P·P·O·W is pleased to present a two-person booth of works by David Wojnarowicz (1954 – 1992) and Carlos Motta (b. 1978), artists who embrace queer identities as a means of social and political critique. Featuring photography, painting, sculpture, and video, our booth will present works from 1978 to 2018 that explore complementary strains in both artists’ practices, specifically self-portraiture and investigations of American aggression in Latin America. Marrying themes of mortality, performed identity, and sexual alterity to discussions of Western imperialism, our booth seeks to draw parallels between two important voices in contemporary art. For ARCO Madrid 2019, Carlos Motta curated his work in conjunction with Wojnarowicz’s and has created a new series of self-portraits.
Carlos Motta was born in Bogotá, Colombia and lives and works in New York City. He received his MFA from Bard College (2003) and completed the Whitney Independent Study Program (2006). His work was the subject of survey exhibitions including Carlos Motta: Formas de libertad at the Museo de Arte Moderno de Medellín, Colombia (2017) Matucana 100, Santiago, Chile (2018), and Carlos Motta: For Democracy There Must Be Love, Röda Sten Konsthall, Gothenburg, Sweden (2015). His work was recently acquired by The Metropolitan Museum of Art, New York and The Museum of Modern Art, New York. His work is represented in the permanent collections of the Guggenheim Museum, New York; Museo Nacional Centro de Arte Reina Sofia, Madrid; Museo de Arte Contemporaneo de Barcelona; and Museo de Arte de Banco de la República, Bogotá, among others. Motta has been awarded the Vilcek Foundation’s Prize for Creative Promise (2017); the PinchukArtCentre’s Future Generation Art Prize (2014); and a Guggenheim Fellowship (2008). Motta’s second solo exhibition with P·P·O·W will open in April 2019.
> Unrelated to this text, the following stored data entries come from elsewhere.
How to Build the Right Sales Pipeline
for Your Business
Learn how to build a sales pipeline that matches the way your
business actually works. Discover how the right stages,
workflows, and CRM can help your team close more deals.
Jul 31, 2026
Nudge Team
David Wojnarowicz was born in Red Bank, NJ and died in New York City. His work has been included in solo and group exhibitions around the world at institutions such as The Museum of Modern Art, New York; Museum of Contemporary Art, Chicago; The American Center, Paris, France; The Busan Museum of Modern Art, Korea; Centro Galego de Art Contemporanea, Santiago de Compostela, Spain; The Barbican Art Gallery, London; and the Museum Ludwig, Cologne. His work is in the permanent collections of major museums nationally and internationally and his life and work have been the subject of significant scholarly studies. Wojnarowicz has had retrospectives at the galleries of the Illinois State University (1990) and at the New Museum, New York (1999). A third retrospective, David Wojnarowicz: History Keeps Me Awake at Night, co-curated by David Kiehl and David Breslin, opened at the Whitney Museum of American Art in July 2018 and will travel to the Museo Reina Sofia, Madrid in May 2019, and the Musee d’Art Moderne Grand-Duc Jean, Luxembourg City in November 2019. A concurrent exhibition of Wojnarowicz’s films and photographs will open at the Kunst-Werke Institute for Contemporary Art, Berlin in February 2019.